With the possibility of a federal government shutdown looming comes a less-obvious consequence.

The St. Louis Business Journal reports that if the shutdown occurs, a signature landmark of St. Louis, the Gateway Arch, would also close.

According to the Business Journal, the grounds surrounding the landmark would not be closed, but the Arch itself, along with the Old Courthouse and museum, would shutter. The 150 workers employed on the grounds may also be affected, especially those who maintain the area:

With no gate, the surrounding grounds would stay open but the Arch, Old Courthouse and museum would be closed, said Tom Bradley, superintendent of the Jefferson National Expansion Memorial, which includes them all.
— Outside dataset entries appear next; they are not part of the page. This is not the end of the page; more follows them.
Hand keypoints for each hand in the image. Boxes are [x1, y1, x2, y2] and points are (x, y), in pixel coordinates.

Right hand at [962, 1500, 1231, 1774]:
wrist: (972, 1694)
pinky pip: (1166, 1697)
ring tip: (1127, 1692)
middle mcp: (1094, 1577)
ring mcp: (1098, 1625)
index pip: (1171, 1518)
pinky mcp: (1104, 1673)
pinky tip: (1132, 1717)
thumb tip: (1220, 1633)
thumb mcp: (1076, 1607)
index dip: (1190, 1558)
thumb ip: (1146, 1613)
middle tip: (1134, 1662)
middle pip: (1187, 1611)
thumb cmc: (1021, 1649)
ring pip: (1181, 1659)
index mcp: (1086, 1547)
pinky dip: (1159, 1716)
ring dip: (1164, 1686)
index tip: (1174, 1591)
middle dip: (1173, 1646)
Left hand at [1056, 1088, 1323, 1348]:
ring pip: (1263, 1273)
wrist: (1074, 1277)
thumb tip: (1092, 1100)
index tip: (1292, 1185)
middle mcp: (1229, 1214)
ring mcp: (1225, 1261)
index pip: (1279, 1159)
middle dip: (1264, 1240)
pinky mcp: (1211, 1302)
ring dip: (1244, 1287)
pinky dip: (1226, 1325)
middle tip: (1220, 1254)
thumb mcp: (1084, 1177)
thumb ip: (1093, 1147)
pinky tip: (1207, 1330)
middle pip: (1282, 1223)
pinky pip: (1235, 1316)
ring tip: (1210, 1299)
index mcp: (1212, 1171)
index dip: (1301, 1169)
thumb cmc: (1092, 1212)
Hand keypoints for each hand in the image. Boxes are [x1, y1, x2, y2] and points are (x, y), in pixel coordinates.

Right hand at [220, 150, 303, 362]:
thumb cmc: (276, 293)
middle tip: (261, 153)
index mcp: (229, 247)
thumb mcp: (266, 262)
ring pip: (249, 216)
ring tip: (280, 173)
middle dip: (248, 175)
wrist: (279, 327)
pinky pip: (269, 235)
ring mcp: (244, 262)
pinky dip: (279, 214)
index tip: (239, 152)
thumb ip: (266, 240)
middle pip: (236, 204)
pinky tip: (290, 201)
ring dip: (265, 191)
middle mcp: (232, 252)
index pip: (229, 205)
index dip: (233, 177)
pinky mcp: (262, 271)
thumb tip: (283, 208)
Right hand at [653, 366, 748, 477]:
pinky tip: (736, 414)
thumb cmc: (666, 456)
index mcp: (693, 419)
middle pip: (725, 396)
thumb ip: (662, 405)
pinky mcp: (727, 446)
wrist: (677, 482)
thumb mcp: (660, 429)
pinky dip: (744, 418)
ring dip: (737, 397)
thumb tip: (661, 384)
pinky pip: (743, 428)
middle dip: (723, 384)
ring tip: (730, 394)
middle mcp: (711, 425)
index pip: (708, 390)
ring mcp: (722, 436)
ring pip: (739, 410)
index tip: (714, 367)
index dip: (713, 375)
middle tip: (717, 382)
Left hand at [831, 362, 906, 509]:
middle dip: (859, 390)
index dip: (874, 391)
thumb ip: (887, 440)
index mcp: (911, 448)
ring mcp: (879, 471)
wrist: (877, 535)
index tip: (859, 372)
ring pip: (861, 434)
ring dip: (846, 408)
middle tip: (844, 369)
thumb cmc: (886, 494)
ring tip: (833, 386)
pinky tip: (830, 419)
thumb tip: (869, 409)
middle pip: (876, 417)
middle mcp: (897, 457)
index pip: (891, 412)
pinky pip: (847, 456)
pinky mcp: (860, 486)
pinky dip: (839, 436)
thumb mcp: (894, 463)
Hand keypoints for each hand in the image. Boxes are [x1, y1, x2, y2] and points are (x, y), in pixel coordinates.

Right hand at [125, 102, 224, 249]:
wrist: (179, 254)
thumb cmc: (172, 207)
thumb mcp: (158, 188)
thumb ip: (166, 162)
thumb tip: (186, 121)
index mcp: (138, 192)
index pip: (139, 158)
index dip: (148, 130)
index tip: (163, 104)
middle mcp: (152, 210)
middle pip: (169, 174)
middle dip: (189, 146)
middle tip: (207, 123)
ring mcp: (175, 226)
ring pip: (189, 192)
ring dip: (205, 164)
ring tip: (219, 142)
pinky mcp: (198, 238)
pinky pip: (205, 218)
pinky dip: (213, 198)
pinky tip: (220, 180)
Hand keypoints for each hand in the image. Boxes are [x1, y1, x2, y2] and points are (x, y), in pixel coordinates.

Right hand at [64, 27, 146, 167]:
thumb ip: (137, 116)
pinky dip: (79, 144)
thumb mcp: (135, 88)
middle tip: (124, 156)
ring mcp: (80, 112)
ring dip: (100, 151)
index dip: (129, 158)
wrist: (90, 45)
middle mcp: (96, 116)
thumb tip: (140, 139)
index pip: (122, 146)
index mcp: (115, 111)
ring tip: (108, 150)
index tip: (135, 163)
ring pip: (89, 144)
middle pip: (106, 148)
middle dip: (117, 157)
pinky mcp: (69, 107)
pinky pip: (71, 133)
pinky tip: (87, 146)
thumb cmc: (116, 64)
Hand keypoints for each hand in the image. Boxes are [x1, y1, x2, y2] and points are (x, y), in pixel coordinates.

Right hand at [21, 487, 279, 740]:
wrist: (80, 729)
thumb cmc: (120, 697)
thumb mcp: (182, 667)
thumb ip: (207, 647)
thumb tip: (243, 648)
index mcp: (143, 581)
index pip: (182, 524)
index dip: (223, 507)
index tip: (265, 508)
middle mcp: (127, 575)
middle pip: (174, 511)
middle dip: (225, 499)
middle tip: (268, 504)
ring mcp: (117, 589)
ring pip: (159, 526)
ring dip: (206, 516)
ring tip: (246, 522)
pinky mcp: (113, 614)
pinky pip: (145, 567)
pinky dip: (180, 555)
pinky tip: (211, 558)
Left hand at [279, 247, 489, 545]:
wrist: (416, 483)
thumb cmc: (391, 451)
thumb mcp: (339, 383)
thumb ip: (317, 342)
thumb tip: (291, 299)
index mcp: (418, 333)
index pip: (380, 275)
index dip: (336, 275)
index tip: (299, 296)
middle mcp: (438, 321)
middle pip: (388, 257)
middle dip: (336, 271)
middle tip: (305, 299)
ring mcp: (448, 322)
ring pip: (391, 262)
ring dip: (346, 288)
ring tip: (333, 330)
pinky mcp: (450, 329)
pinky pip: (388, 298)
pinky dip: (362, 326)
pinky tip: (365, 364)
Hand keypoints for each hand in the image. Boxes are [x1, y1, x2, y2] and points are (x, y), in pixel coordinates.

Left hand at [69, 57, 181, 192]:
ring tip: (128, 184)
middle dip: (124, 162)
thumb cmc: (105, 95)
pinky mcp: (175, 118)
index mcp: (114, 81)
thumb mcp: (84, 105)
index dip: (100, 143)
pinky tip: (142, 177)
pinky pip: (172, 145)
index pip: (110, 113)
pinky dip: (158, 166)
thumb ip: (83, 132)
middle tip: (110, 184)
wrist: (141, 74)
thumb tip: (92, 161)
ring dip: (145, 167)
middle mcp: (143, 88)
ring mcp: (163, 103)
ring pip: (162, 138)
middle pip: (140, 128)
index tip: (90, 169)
Park rangers and law enforcement would still work but there would be limited maintenance so the grass, for example, wouldn't be cut, he said.

For a little historical context on the affects of the last government shutdown on national parks, the Business Journal provides the following information:

  • During the last federal government shutdown, for 20 days in 1995, officials were forced to close 368 National Park Service sites.
  • Overall, national parks lost 7 million visitors, with an expected cost of $14.2 million per day in tourist revenue, according to a Congressional Research Service report.
  • The states also lost sales tax revenue because visitors were not spending on hotel, restaurant, or other travel related expenditures, according to the study.

Bradley told the Business Journal that he has not yet received instructions yet for a possible shutdown from the National Park Service, nor the Secretary of the Interior Ken Salazar, but expects to receive some guidance as soon as tomorrow.